◆ Lo que se pide ◆
En el fragmento sobre la competitividad, ¿qué organismos internacionales se citan como ejemplo de los representantes del capital internacional?

◆ Fragmento seleccionado ◆
***
Por último, para completar el análisis en torno a las causas y consecuencias de la búsqueda por la “comptetitividad”, deben agregarse tres factores: Primero, la hiper-competencia entre países, entre estados, e incluso entre municipios, por ofrecer más beneficios a las empresas, lo que disminuye la capacidad de negociación de los gobiernos locales, frente a éstas y aumenta cada vez más el costo de la generación de empleos. Segundo, el proceso constante de optimización tecnológica, por el que las empresas cada vez buscan emplear menos personas para optimizar sus gastos, lo cual hace que el número de empleos generados bajo este modelo tienda a reducirse (y por lo tanto que cada empleo resulte más caro en los términos sociales mencionados). Y finalmente la presión política y económica que ejercen los representantes del capital internacional (agencias calificadoras, bancos, y organismos internacionales como el FMI, BM y OCDE) para presionar a los gobiernos a adoptar este tipo de políticas.

Ante este panorama negativo, es necesario replantearnos el modelo económico y social que hemos adoptado como país, partiendo de un análisis crítico y objetivo en torno a los conceptos en los que se apoya el discurso político y la retórica de los organismos financieros internacionales; conceptos sumamente ideologizados como el de “competitividad”. Sólo este análisis nos permitirá aspirar a revertir los procesos de empobrecimiento y descomposición social que hoy vivimos.
***
◆ Listado proporcionado ◆

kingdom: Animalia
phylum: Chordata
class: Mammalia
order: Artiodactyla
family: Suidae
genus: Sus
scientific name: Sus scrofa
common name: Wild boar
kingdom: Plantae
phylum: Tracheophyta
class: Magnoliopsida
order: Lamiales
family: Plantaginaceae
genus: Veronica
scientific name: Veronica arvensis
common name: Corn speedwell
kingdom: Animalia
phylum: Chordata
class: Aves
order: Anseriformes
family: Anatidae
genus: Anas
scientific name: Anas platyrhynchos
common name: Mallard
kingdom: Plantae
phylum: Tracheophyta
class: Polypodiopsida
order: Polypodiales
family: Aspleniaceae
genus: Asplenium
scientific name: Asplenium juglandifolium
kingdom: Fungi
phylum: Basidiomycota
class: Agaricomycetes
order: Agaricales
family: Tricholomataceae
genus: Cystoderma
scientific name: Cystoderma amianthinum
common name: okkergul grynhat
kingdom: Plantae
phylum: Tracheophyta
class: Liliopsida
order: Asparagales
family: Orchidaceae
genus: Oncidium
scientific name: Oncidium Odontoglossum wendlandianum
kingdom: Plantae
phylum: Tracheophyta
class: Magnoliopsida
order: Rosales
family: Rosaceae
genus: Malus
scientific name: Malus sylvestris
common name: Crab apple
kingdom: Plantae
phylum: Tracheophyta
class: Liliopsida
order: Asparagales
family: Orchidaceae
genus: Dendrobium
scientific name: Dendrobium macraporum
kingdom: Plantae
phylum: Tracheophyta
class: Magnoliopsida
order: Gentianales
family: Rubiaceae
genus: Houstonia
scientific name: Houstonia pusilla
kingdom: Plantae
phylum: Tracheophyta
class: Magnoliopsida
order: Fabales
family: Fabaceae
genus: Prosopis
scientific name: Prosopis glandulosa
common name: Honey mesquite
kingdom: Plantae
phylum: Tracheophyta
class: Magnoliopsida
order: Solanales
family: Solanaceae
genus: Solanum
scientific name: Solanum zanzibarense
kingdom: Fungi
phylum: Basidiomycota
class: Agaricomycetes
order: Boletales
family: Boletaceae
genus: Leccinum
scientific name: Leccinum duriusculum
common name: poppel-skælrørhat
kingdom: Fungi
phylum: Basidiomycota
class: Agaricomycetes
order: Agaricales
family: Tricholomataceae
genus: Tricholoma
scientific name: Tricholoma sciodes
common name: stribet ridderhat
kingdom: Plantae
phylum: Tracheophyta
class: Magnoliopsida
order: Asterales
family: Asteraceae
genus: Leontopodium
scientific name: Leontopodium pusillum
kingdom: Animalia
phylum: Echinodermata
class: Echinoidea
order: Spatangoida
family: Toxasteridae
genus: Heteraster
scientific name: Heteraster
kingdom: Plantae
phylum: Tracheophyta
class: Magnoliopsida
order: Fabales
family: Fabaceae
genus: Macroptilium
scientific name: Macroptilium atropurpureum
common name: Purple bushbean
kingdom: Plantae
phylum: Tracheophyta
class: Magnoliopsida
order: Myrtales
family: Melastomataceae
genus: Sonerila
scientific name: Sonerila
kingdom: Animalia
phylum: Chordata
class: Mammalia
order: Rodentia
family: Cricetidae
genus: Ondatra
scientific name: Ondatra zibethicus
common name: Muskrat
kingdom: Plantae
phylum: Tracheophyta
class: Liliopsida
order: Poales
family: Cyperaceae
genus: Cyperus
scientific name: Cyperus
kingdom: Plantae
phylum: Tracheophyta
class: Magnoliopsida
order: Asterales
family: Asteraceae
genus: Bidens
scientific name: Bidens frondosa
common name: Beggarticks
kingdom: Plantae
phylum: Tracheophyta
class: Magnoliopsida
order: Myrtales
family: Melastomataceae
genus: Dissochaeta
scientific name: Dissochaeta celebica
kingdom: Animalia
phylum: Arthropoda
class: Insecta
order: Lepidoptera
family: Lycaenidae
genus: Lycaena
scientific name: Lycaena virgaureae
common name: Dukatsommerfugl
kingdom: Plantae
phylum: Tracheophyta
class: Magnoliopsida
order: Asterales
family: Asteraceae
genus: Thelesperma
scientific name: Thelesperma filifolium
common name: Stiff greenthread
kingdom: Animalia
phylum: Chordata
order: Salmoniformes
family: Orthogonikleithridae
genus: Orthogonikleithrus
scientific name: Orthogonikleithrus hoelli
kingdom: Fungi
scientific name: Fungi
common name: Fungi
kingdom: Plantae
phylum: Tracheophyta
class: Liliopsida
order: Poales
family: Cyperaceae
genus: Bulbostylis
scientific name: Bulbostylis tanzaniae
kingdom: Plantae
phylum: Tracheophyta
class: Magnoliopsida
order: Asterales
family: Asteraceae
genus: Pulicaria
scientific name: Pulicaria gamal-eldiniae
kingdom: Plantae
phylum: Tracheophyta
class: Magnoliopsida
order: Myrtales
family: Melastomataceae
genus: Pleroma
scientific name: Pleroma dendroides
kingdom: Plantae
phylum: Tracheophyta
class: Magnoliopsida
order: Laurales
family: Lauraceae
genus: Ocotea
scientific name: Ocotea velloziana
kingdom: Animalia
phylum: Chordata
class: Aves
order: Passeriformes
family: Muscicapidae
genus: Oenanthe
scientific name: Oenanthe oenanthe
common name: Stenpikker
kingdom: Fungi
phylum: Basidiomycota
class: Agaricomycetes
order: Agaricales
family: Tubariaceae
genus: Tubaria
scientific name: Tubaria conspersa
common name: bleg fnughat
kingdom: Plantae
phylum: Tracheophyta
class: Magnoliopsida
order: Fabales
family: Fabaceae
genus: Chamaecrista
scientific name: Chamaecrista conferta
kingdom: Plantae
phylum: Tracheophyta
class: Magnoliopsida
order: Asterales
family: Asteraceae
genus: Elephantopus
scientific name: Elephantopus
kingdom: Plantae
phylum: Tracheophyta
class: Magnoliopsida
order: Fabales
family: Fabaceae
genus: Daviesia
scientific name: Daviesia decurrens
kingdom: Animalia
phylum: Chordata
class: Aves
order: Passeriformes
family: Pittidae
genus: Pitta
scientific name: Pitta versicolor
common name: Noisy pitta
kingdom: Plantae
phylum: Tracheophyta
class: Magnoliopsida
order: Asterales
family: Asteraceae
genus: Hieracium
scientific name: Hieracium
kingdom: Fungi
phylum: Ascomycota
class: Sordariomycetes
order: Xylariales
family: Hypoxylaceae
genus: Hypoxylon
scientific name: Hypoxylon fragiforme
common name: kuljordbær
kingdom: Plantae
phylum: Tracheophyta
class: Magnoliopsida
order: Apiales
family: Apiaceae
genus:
***
◆ Solución ◆
El FMI, el BM y la OCDE.